SUNNYDALE, CA — Yahoo’s mail servers have been taking a beating lately. First from industry experts who’ve pointed out their unreliable delivery mechanisms and now by another security team that’s confirmed their vulnerability to hackers.Nir Goldshlager and Roni Bahar work for Israeli security company Avnet and according to them, it’s not that hard for hackers to gain entry to users of the search engine giant’s mailboxes.
The duo conducted a security experiment by opening a new Yahoo account and sending it a message with an infected HTML document as an attachment. Upon viewing the email within an Internet Explorer Web browser, the code instructed the new account to send its owner’s cookie to the hacker’s server, thus making the non-existent account holder’s system ripe for the picking — all without even needing to open the diseased doc. A hacker using such a method could retrieve the cookie at their leisure and then spend as much time as they want in their victim’s mailbox, sending and reading emails to their heart’s content.

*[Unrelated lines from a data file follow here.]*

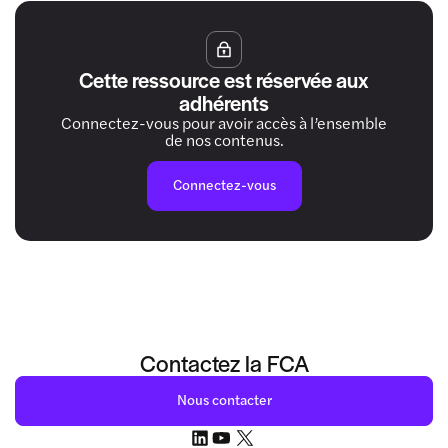
Cette ressource est réservée aux
adhérents
Connectez-vous pour avoir accès à l’ensemble
de nos contenus.
Connectez-vous
Contactez la FCA
Nous contacter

On the plus side, such a hacker would not be able to change the victim’s Yahoo password, but locating and employing the right tools for further invasion are not difficult.
Kelley Podboy, a representative for Yahoo, says that such a “bug” is a serious matter for the company and assures users that “We have developed a fix and are in the process of deploying it worldwide. Yahoo! Mail users will not be required to take any action to be protected from this exploit.”